The Harm in America’s Outsourcing

The practice of outsourcing American manufacturing to China is overall more harmful to the U.S. than it is helpful, and it affects consumers, manufacturers, and everyone in between. Not only does widespread outsourcing hurt American citizens by taking away jobs, but it also strengthens our dependence on foreign countries, leading to a significant increase in foreign debt. As of 2021, China owns $1.1 trillion in U.S. debt, which is almost four percent of all U.S. debt.

Not only does outsourcing hurt Americans, but it encourages the poor workplace conditions China is commonly known for. According to the International Trade Union Confederation, China is ranked as a five on a scale of one to five for the world’s worst countries for workers. For reference, Mexico is a four and Brazil is a three.

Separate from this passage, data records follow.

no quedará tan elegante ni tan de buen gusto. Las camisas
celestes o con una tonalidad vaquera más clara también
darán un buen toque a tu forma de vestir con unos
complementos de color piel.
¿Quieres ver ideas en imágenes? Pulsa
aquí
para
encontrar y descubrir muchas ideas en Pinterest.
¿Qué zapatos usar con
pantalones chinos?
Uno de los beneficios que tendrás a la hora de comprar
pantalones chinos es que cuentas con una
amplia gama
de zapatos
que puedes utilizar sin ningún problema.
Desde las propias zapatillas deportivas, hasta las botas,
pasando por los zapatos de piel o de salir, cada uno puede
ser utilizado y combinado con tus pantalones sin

The “Made in China” label can be seen on most of the products found in chain stores because of the massive amount of American outsourcing. (Source: Bay Source)

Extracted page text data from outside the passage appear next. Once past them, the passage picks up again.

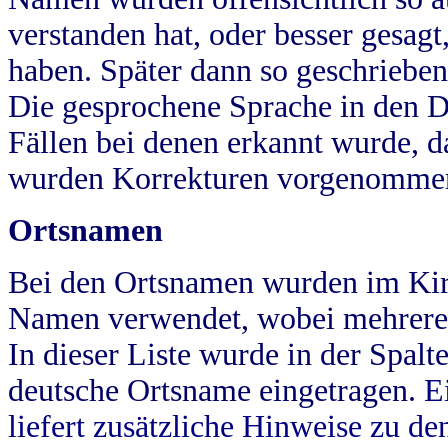
verstanden hat, oder besser gesag
haben. Später dann so geschrieben
Die gesprochene Sprache in den Dö
Fällen bei denen erkannt wurde, da
wurden Korrekturen vorgenomme
Ortsnamen
Bei den Ortsnamen wurden im Kir
Namen verwendet, wobei mehrere
In dieser Liste wurde in der Spalt
deutsche Ortsname eingetragen.
E
liefert zusätzliche Hinweise zu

Although it can be argued that outsourcing manufacturing has benefits such as allowing startup companies to enter the manufacturing game at an affordable cost and driving competition between major companies, these benefits simply do not outweigh the overall harm done to American citizens. A ten percent increase in Chinese imports is associated with a 5.6 percent decline in the wages of American workers in the same market, while offshoring to China is associated with a 1.6 percent wage decline.

China also plays a large role in multiple industries that are important to the U.S. economy. For example, China is the largest electric vehicle producer, as well as being a major supplier of antibiotics, being responsible for about 97 percent of antibiotics sold in America.

The dependency American manufacturers have on China is largely seen as negative by Americans. A survey from Business Week Magazine showed that as many as 71 percent of Americans believe that outsourcing is harmful to the U.S. economy.

Bringing manufacturing back to the U.S. is the most effective solution to the problem presented here. While domestic manufacturing would cost more, it could save American jobs and get rid of many of the morally gray practices in China’s workforce.